In exchange for the cap on health care contributions, the city agreed to increase annual uniform allowances by $300 or more (depending on the type of officer) and establish a program that rewards veteran officers for providing specialized services, such as fire-arms training or serving on the SWAT team. The Masters Officer program provides a 5 percent salary bump to officers who perform nine years of such specialized service.

Overall, the new contract will cost the city an additional $830,000 annually, McPhillips estimated.

“It’s not the worst that we’ve done, it’s not the best that we’ve done,” said Police Detective Frank Bozzo, the union’s chief negotiator. “These things have to be gauged on economics and timing and the community. Overall, I think we got a fair shake.”

Both sides characterized the negotiations as “positive” despite a month-long breakdown in talks. The police union declared impasse in negotiations Sept. 19 over what Bozzo described as disagreement on the “totality of all the issues.”

The breakdown came a few days before an outside arbitrator awarded firefighters a 10 percent wage increase, capping a bitter year of wrangling between City Hall and the fire union. Disagreements between the sides grew so bitter that Mayor Al Pinheiro led a council effort to uproot binding arbitration through the ballot box. The move fizzled amid union threats of political retribution in the run-up to the 2005 council election.

The arbitration process slowed police union negotiations, which began in April, but ultimately helped police forge a contract with City Hall.

“I think mostly it answered some questions from the POA perspective,” Bozzo said. “Certain areas we were going in we wanted to make sure we were within reason and standards, and fire arbitration helped clear a lot of that up.”

Police returned to the bargaining table in late October after a one-month impasse. Two weeks later, the sides reached final agreement on the major contractual issues.

Mayor Al Pinheiro said the city would have liked to see smaller pay increases, but it was not prepared to go through another round of arbitration over “1 or 2 percentage points.”

“Under the circumstances, we did the best we can with the negotiations,” he said. “We tried to do all we could not to have to go to arbitration and end up spending more money as we did with fire.

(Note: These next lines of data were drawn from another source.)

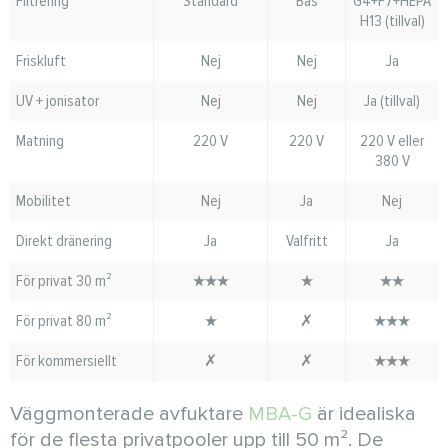
Filtrering
Standard
Bas
G4+F7+HEPA
H13 (tillval)
Friskluft
Nej
Nej
Ja
UV + jonisator
Nej
Nej
Ja (tillval)
Matning
220 V
220 V
220 V eller
380 V
Mobilitet
Nej
Ja
Nej
Direkt dränering
Ja
Valfritt
Ja
För privat 30 m²
★★★
★
★★
För privat 80 m²
★
✗
★★★
För kommersiellt
✗
✗
★★★
Väggmonterade avfuktare
MBA-G
är idealiska
för de flesta privatpooler upp till 50 m². De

I believe at the end it was a win-win for both sides.”

The police contract retroactively covers the period from July 2006 through June 2009. It applies to sergeants, corporals, officers, and multi-service officers who transport prisoners to and from county jail. It does not cover the department’s chief, assistant chief or three captains.

City Hall will begin a new round of contract negotiations with the fire union in August.